As bad luck would have it, I happened to draw several unusual hands that first morning covered only in the Appendix of Audrey’s book. One hand was weak with 8 hearts. Another was a slam hand requiring knowledge of Blackwood. Barbara was kind enough to walk around the room assisting beginners with bidding, and she managed to teach me how to bid these hands. I also noticed that the convention cards Barbara had described common opening leads with both suit and no trump contracts.
By studying that and with the bidding knowledge gained that morning, I discovered that I had just enough knowledge to be competitive at the novice level.
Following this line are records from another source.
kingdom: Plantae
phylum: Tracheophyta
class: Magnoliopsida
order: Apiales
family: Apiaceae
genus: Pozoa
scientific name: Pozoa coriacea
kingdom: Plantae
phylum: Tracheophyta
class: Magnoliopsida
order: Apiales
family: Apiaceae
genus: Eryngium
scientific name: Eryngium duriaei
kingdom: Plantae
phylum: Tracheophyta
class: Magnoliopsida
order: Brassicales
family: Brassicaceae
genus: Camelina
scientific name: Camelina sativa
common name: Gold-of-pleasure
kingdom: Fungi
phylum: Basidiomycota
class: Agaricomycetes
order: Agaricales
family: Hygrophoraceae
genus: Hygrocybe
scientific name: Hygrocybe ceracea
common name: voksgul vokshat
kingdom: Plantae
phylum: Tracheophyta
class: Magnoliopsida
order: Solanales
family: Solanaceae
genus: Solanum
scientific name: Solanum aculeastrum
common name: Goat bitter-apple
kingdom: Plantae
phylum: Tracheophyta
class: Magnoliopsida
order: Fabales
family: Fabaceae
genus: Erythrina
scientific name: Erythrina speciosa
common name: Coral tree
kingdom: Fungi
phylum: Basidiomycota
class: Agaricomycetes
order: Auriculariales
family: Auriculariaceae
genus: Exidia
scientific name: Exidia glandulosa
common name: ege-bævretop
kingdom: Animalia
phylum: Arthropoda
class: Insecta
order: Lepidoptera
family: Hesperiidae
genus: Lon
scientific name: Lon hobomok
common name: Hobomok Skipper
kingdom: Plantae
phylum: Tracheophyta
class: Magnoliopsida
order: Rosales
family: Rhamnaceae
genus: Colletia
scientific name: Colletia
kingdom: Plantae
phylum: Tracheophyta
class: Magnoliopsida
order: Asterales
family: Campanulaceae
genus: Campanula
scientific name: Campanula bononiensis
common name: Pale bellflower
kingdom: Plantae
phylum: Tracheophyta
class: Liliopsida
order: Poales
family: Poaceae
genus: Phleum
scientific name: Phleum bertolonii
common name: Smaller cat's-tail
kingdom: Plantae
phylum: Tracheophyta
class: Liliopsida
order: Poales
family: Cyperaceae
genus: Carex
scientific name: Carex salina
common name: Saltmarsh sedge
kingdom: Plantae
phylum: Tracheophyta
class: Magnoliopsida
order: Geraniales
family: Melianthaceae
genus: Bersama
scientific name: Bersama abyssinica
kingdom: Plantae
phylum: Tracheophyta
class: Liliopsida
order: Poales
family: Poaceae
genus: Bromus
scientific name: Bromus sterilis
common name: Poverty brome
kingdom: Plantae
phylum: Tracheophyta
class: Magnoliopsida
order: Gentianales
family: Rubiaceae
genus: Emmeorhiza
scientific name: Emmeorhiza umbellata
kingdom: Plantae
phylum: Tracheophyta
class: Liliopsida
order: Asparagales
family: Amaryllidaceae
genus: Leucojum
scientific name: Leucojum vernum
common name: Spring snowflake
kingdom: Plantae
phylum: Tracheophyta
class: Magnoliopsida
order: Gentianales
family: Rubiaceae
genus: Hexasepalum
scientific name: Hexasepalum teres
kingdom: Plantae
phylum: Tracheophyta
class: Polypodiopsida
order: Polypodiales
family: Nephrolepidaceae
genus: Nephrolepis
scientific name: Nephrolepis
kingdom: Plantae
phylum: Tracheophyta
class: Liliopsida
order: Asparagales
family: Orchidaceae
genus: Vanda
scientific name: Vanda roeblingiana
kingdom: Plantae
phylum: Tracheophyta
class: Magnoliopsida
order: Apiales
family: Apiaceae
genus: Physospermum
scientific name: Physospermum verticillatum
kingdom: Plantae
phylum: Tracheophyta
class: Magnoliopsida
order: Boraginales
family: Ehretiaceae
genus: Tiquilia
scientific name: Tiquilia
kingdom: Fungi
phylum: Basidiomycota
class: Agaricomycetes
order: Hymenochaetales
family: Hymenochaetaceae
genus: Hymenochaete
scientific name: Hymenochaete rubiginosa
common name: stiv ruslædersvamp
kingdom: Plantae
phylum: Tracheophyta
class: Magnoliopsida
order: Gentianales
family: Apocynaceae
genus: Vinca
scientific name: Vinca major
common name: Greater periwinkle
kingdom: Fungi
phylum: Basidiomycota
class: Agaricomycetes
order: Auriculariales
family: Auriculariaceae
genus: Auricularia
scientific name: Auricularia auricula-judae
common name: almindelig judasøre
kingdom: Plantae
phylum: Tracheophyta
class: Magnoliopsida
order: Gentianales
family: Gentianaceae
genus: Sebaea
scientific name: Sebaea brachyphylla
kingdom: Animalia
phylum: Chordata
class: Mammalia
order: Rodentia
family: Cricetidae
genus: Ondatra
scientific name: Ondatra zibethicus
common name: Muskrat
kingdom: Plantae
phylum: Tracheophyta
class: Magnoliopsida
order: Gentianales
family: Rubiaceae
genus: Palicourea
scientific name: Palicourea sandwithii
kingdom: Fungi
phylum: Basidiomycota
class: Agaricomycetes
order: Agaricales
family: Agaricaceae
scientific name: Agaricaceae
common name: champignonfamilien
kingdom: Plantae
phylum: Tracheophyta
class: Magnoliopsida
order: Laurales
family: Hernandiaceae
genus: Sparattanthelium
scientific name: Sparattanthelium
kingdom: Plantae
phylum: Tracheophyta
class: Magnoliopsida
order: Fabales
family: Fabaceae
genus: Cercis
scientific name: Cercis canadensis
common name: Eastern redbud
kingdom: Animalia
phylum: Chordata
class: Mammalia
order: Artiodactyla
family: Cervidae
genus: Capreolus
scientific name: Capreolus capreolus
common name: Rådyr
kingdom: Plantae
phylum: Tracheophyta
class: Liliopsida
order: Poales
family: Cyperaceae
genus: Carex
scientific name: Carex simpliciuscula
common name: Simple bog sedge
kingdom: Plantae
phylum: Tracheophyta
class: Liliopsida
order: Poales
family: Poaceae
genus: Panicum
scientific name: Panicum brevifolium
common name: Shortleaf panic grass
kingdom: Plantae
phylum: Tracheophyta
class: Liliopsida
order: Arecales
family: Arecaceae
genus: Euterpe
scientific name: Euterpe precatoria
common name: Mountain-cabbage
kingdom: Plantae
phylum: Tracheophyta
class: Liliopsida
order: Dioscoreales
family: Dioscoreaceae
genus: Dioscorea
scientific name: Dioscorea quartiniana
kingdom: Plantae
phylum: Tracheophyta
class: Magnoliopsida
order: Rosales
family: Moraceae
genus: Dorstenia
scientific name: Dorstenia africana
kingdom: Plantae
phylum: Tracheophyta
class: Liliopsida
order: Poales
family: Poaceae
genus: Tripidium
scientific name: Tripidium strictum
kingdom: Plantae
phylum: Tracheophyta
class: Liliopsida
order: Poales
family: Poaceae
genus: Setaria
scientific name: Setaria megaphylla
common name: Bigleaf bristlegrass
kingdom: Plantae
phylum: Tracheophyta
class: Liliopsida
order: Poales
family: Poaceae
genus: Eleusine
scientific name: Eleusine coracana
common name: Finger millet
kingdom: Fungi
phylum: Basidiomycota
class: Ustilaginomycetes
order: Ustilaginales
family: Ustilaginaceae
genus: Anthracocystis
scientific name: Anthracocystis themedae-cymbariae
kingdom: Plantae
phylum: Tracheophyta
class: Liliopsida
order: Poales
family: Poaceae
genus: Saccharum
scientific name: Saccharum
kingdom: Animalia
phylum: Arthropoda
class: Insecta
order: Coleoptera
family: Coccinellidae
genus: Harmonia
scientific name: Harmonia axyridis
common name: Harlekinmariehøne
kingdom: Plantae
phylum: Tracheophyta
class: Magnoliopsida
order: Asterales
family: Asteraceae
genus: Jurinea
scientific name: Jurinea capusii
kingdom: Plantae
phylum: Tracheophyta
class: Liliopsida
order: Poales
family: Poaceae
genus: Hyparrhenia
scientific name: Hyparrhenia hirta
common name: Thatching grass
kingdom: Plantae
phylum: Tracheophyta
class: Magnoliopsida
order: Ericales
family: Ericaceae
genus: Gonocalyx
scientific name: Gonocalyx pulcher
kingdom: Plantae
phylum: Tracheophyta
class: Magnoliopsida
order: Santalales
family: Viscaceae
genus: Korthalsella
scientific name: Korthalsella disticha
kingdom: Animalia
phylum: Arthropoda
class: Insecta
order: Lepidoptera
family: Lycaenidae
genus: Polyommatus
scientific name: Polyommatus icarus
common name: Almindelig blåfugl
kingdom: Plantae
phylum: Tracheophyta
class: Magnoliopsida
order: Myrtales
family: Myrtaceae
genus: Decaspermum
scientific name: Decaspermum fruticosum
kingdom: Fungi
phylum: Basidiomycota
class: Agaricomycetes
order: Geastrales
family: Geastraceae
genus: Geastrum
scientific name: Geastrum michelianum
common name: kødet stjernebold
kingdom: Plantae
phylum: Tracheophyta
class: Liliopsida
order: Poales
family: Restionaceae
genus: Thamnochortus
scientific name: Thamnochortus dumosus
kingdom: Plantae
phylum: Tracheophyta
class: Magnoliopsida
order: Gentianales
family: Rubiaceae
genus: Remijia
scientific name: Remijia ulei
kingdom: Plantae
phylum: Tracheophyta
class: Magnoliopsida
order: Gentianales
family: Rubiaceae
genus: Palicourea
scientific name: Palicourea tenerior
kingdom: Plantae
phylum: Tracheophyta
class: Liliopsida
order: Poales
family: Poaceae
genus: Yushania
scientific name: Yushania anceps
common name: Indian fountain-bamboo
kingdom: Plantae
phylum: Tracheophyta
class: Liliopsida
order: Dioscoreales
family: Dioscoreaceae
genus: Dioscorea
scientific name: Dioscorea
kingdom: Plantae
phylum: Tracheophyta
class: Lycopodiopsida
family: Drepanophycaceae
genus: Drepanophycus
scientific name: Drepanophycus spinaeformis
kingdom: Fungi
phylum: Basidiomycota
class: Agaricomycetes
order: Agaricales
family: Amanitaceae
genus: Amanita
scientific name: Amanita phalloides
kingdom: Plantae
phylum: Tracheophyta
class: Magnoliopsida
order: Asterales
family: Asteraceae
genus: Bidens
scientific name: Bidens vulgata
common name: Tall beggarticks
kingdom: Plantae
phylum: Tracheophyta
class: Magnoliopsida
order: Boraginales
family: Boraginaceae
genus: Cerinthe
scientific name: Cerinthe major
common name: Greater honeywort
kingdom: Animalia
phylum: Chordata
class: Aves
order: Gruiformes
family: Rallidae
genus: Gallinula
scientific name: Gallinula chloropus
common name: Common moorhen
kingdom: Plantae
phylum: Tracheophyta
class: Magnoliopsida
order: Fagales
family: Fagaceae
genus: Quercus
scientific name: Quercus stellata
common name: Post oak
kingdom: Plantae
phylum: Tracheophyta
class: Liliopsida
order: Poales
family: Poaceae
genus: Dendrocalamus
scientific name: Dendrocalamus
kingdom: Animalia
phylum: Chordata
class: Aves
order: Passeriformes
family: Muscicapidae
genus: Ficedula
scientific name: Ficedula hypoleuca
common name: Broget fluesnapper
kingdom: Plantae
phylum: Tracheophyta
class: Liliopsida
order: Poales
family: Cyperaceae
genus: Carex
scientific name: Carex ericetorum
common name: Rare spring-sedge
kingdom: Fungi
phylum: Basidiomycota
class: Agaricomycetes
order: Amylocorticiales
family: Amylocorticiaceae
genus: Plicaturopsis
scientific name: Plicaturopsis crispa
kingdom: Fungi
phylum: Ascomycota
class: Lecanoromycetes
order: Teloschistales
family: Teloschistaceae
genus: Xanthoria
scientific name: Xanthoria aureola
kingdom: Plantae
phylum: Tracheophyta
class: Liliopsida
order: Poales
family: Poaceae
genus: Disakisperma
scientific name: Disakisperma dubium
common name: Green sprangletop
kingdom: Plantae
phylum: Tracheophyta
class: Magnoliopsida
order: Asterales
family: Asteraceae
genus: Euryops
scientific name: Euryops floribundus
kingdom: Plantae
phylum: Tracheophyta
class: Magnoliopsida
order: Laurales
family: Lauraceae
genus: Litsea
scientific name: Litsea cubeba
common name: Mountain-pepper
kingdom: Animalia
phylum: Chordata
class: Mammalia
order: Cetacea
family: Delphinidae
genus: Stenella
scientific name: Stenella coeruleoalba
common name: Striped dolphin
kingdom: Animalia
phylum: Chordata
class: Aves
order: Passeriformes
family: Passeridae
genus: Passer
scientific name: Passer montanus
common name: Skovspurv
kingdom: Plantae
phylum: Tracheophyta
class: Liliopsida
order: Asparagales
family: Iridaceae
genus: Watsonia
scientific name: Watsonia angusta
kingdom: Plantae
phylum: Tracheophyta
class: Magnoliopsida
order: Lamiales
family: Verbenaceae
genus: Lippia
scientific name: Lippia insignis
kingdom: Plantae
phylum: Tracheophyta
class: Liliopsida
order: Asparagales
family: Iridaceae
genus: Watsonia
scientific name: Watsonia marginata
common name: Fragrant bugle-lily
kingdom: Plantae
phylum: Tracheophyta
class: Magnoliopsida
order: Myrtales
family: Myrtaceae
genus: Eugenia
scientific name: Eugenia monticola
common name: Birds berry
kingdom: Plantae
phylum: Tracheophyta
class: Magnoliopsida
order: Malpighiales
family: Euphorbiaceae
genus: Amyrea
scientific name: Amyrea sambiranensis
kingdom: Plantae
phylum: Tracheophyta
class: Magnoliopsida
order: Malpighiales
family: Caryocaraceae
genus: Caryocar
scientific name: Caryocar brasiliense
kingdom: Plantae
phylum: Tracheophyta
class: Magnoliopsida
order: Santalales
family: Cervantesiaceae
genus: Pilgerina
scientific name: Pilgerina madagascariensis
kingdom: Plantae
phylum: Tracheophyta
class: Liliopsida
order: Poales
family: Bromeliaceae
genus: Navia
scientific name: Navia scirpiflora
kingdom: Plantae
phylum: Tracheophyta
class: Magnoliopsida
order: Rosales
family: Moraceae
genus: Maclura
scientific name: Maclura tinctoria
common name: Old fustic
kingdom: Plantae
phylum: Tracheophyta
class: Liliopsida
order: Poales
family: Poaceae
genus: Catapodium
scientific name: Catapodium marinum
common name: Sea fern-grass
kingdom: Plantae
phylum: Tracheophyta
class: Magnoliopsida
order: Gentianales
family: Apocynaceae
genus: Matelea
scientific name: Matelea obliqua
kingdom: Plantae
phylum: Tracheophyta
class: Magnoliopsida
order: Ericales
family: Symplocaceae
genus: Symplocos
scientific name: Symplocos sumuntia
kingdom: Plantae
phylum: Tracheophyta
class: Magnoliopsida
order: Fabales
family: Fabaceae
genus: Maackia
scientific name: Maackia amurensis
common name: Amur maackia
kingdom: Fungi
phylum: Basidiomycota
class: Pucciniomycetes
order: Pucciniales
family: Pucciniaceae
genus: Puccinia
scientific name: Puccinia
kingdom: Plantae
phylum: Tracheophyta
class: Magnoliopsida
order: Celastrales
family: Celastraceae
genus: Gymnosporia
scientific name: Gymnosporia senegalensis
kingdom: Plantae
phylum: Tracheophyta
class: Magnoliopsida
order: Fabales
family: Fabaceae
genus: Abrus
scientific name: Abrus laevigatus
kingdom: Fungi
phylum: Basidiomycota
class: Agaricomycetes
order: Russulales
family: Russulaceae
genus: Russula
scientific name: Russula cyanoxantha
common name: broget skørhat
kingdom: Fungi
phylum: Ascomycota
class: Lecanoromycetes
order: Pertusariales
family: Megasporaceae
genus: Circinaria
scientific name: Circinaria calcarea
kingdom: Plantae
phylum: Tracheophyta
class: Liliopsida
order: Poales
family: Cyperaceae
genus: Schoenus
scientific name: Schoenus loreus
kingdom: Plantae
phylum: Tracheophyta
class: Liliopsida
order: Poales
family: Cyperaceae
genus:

As we continued to play tournaments at Ami, many of the more skilled players casually provided us with tips along the way. Perhaps the best tip was to obtain the book Twenty Five Conventions You Should Know by Barbara Seagram. However, I quickly realized that if only one member of the partnership reads the book but the other doesn’t, it doesn’t really help. I also saw that some of the better players were walking around with your books, and that’s when I decided to order them.
As my knowledge increased, I started to attract the attention of higher ranked players who occasionally invited me into partnership. Playing with multiple new partners was both instructive and frustrating. I learned a lot, but I also found it difficult to really be “in synch” with scattered partners-particularly on defense.
Since you asked if there is anything the District can do to improve the bridge experience, I would have to say that it would have been nice to be able call upon an expert within the District who would be willing to mentor a beginner with insatiable curiosity for the game. Barbara tried this once, but there did not appear to be much interest, and it did not continue.
I think I actually now like bridge more than chess. I’ve discovered that when I lose at chess, it’s my fault; when I lose at bridge, it’s my partner’s fault!